The company told stock exchanges on both sides of the Tasman that first-half profit fell 7% because it was unable to fully pass on record high milk costs through to the dairy products it manufactures.
The co-operative said while profit slid to $NZ364 million in the six months to the end of January, from $NZ391 million in the year earlier period, revenue rose 9% to $NZ10.8 billion.
Those record international milk prices saw Fonterra lift its farmgate price to its highest level of (a midpoint) $NZ9.60 a kilo of milk solids. That’s the highest since Fonterra was formed back in 2001 and easily tops the previous high of $NZ8.40 a kilo back in the 2013-14 season.
Milk prices have surged to record levels underpinned by tight global supplies and strong demand.
That is good for dairy farmers and for the NZ economy with the record prices forecast to inject a record $NZ14 billion into the NZ economy in 2021-22.
But processing companies like Fonterra find it hard because they can’t pass on those higher costs by lifting prices for the dairy products they produce. That’s a lag effect. When prices are falling, processors are slow to pass on reduction (or they make smaller cuts) to rebuild margins.
“Our earnings have been achieved at a time when our input costs have been significantly higher with the average cost of milk up almost 30 per cent on the same time last year,” Fonterra CEO Miles Hurrell said on Thursday. “This shows we’re performing well even with a high farmgate milk price.”
Last month, Fonterra lifted its farmgate price for dairy farmers for this season for a fourth time to between $NZ9.30 and $NZ9.90 per kilogram of milk solids (hence the midpoint of $NZ9.60 a kilo).
A small drop in NZ milk collections this year has added a bit of extra upward pressure on prices. Fonterra said it still expects its New Zealand milk collection for the year to decline 3.8% to 1480 million kgMS. It collected 3.6% less milk in the first half.
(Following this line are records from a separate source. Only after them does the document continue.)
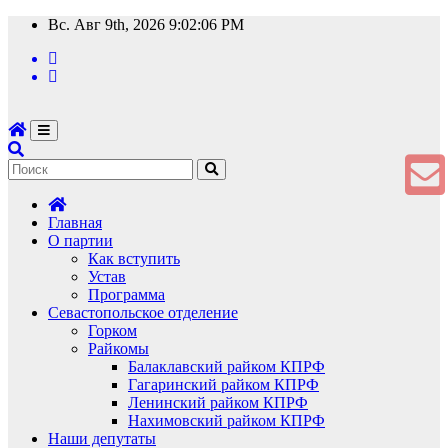
Перейти
Вс. Авг 9th, 2026
9:02:06 PM
к
содержимому
Главная
О партии
Как вступить
Устав
Программа
Севастопольское отделение
Горком
Райкомы
Балаклавский райком КПРФ
Гагаринский райком КПРФ
Ленинский райком КПРФ
Нахимовский райком КПРФ
Наши депутаты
The small fall in New Zealand milk collections in the first half reduced the co-operative’s total production, impacting its overall sales volumes.
“While the milk price is at a record high, pricing in our ingredients business, for both reference and non-reference products, has been supportive of both milk price and earnings and we expect this to continue in the second half,” Hurrell said.
“In the medium term, we expect the supply and demand outlook to go some way towards underpinning a strong milk price next season.”
The co-operative retained its full-year earnings guidance of 25-35 cents per share.
Fonterra maintained its forecast for the NZ farmgate price at the current midpoint for the year to the end of July.
Mr Hurrell also revealed that the company is continuing to make progress on the divestment of our Chilean business and the ownership review of our Australian business.
“Both Soprole (Chile) and Fonterra Australia are performing well and our priority is to maximise the value of both businesses to the Co-op.
“We will take our time to ensure the best outcomes from these processes and remain confident on delivering on our intention to return around $1 billion of capital to our shareholders and unit holders by FY24.
Fonterra’s Australian securities were steady at $A3.21.